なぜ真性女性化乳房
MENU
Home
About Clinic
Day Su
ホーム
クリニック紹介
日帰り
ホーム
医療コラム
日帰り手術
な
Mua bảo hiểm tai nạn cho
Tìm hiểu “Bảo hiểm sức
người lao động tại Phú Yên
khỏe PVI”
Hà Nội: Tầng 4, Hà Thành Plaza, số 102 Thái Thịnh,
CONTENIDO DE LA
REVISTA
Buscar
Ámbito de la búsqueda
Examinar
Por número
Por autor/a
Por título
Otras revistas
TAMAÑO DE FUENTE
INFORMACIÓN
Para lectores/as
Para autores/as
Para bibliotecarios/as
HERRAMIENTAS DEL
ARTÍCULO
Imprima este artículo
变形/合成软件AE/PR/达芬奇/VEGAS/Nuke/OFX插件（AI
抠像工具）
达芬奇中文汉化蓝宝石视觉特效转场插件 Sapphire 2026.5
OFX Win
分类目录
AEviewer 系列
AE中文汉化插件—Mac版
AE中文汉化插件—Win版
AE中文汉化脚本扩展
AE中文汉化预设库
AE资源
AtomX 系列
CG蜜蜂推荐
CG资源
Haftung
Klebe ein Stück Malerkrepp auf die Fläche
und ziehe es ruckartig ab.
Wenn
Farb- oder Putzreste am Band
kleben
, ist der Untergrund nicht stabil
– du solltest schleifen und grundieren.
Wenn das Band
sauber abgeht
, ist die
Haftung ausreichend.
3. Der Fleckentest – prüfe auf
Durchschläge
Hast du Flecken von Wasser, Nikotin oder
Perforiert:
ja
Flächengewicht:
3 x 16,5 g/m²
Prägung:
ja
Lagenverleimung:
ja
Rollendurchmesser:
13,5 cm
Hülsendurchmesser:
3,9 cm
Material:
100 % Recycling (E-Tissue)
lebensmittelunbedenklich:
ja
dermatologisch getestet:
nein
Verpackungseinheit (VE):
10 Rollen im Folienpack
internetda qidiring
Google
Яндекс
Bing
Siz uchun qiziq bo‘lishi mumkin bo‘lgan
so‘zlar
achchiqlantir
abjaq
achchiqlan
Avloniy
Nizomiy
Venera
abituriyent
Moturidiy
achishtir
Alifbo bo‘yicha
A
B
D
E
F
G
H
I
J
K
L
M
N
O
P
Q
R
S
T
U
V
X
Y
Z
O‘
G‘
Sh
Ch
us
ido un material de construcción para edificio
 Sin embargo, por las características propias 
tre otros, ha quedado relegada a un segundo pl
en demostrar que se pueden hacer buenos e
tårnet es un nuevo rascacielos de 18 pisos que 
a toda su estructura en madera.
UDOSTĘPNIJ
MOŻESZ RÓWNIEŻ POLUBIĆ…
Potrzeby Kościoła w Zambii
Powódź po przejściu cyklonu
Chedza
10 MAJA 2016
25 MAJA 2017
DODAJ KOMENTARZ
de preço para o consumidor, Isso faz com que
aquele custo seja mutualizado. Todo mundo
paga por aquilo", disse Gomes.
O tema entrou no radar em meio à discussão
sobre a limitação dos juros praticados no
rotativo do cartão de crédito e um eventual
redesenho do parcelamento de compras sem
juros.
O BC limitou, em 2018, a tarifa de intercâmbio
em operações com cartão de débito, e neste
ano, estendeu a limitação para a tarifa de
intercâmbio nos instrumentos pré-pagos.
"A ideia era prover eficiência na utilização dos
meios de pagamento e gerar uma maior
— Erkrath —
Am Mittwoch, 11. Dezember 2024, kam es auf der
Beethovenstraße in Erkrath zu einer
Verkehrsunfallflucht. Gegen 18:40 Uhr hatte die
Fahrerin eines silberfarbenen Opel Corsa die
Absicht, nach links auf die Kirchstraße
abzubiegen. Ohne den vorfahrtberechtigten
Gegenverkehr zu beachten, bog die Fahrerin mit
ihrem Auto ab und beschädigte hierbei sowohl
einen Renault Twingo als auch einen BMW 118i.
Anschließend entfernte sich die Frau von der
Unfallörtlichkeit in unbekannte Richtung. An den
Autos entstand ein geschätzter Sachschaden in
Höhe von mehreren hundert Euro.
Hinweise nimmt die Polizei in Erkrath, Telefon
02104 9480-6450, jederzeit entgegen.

———

## WHAT IS NEEDED
Copy all the entries exactly.

## ANSWER TO THIS TASK
なぜ真性女性化乳房
MENU
Home
About Clinic
Day Su
ホーム
クリニック紹介
日帰り
ホーム
医療コラム
日帰り手術
な
Mua bảo hiểm tai nạn cho
Tìm hiểu “Bảo hiểm sức
người lao động tại Phú Yên
khỏe PVI”
Hà Nội: Tầng 4, Hà Thành Plaza, số 102 Thái Thịnh,
CONTENIDO DE LA
REVISTA
Buscar
Ámbito de la búsqueda
Examinar
Por número
Por autor/a
Por título
Otras revistas
TAMAÑO DE FUENTE
INFORMACIÓN
Para lectores/as
Para autores/as
Para bibliotecarios/as
HERRAMIENTAS DEL
ARTÍCULO
Imprima este artículo
变形/合成软件AE/PR/达芬奇/VEGAS/Nuke/OFX插件（AI
抠像工具）
达芬奇中文汉化蓝宝石视觉特效转场插件 Sapphire 2026.5
OFX Win
分类目录
AEviewer 系列
AE中文汉化插件—Mac版
AE中文汉化插件—Win版
AE中文汉化脚本扩展
AE中文汉化预设库
AE资源
AtomX 系列
CG蜜蜂推荐
CG资源
Haftung
Klebe ein Stück Malerkrepp auf die Fläche
und ziehe es ruckartig ab.
Wenn
Farb- oder Putzreste am Band
kleben
, ist der Untergrund nicht stabil
– du solltest schleifen und grundieren.
Wenn das Band
sauber abgeht
, ist die
Haftung ausreichend.
3. Der Fleckentest – prüfe auf
Durchschläge
Hast du Flecken von Wasser, Nikotin oder
Perforiert:
ja
Flächengewicht:
3 x 16,5 g/m²
Prägung:
ja
Lagenverleimung:
ja
Rollendurchmesser:
13,5 cm
Hülsendurchmesser:
3,9 cm
Material:
100 % Recycling (E-Tissue)
lebensmittelunbedenklich:
ja
dermatologisch getestet:
nein
Verpackungseinheit (VE):
10 Rollen im Folienpack
internetda qidiring
Google
Яндекс
Bing
Siz uchun qiziq bo‘lishi mumkin bo‘lgan
so‘zlar
achchiqlantir
abjaq
achchiqlan
Avloniy
Nizomiy
Venera
abituriyent
Moturidiy
achishtir
Alifbo bo‘yicha
A
B
D
E
F
G
H
I
J
K
L
M
N
O
P
Q
R
S
T
U
V
X
Y
Z
O‘
G‘
Sh
Ch
us
ido un material de construcción para edificio
 Sin embargo, por las características propias 
tre otros, ha quedado relegada a un segundo pl
en demostrar que se pueden hacer buenos e
tårnet es un nuevo rascacielos de 18 pisos que 
a toda su estructura en madera.
UDOSTĘPNIJ
MOŻESZ RÓWNIEŻ POLUBIĆ…
Potrzeby Kościoła w Zambii
Powódź po przejściu cyklonu
Chedza
10 MAJA 2016
25 MAJA 2017
DODAJ KOMENTARZ
de preço para o consumidor, Isso faz com que
aquele custo seja mutualizado. Todo mundo
paga por aquilo", disse Gomes.
O tema entrou no radar em meio à discussão
sobre a limitação dos juros praticados no
rotativo do cartão de crédito e um eventual
redesenho do parcelamento de compras sem
juros.
O BC limitou, em 2018, a tarifa de intercâmbio
em operações com cartão de débito, e neste
ano, estendeu a limitação para a tarifa de
intercâmbio nos instrumentos pré-pagos.
"A ideia era prover eficiência na utilização dos
meios de pagamento e gerar uma maior
— Erkrath —
Am Mittwoch, 11. Dezember 2024, kam es auf der
Beethovenstraße in Erkrath zu einer
Verkehrsunfallflucht. Gegen 18:40 Uhr hatte die
Fahrerin eines silberfarbenen Opel Corsa die
Absicht, nach links auf die Kirchstraße
abzubiegen. Ohne den vorfahrtberechtigten
Gegenverkehr zu beachten, bog die Fahrerin mit
ihrem Auto ab und beschädigte hierbei sowohl
einen Renault Twingo als auch einen BMW 118i.
Anschließend entfernte sich die Frau von der
Unfallörtlichkeit in unbekannte Richtung. An den
Autos entstand ein geschätzter Sachschaden in
Höhe von mehreren hundert Euro.
Hinweise nimmt die Polizei in Erkrath, Telefon
02104 9480-6450, jederzeit entgegen.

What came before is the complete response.